VRMark, 3DMark & AotS: Escalation
VRMark & 3DMark
We aren't big fans of using synthetic benchmarks to measure game performance because the differences in their results often aren't representative of real games. But 3DMark's DX11 and DX12 CPU tests provide useful insight into the amount of horsepower available to modern engines.
The DX11 and DX12 tests found Intel's newest Pentium Gold models serving up nice gains over last generation's Pentiums. But Ryzen 3 2200G performed even better in stock trim, and overclocking only widened its advantage. Unfortunately for Intel, Pentiums cannot be tuned.
UL's VRMark test lets you gauge your system's suitability for use with the HTC Vive or Oculus Rift, even if you don't currently own an HMD. While every sample in our pool delivered a passing score (above 109 FPS), AMD's Ryzen 3 2200G again slipped past its Pentium competition.
Ashes of the Singularity: Escalation
Ashes of the Singularity is a heavily-threaded game that runs best on CPUs with lots of cores.
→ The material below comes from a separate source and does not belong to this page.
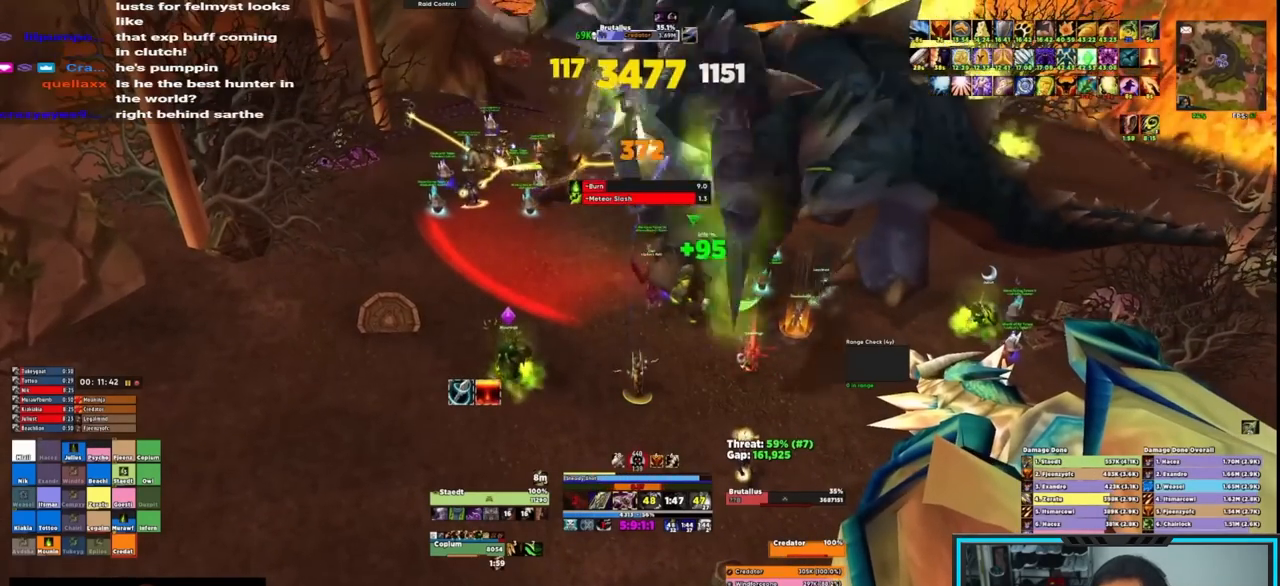
{"keys": [], "mouse": ["right"], "events": [[83, "w", "down"], [167, "e", "down"], [167, "mouse_mb4", "down"], [167, "w", "up"], [233, "s", "down"], [267, "e", "up"], [267, "mouse_mb4", "up"], [317, "e", "down"], [317, "mouse_mb4", "down"], [367, "mouse_mb4", "up"], [417, "e", "up"], [417, "s", "up"], [450, "e", "down"], [500, "e", "up"]]}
Ryzen 3 2200G technically led the pack of comparably-priced processors thanks to its four physical cores. However, Intel's quad-threaded Pentium Gold G5600 basically scored a tie with very similar performance. The G5600 even outperformed Intel's Core i3-7100, emphasizing the company's dramatic changes this generation.
The Pentium Gold family was no match for AMD's overclocked Ryzen 3 2200G, though. Perhaps surprisingly, the tuned Ryzen chip matched Intel's Core i3-8100, proving it has the multi-threaded chops to push our beefy graphics card in games that respond well to parallelization.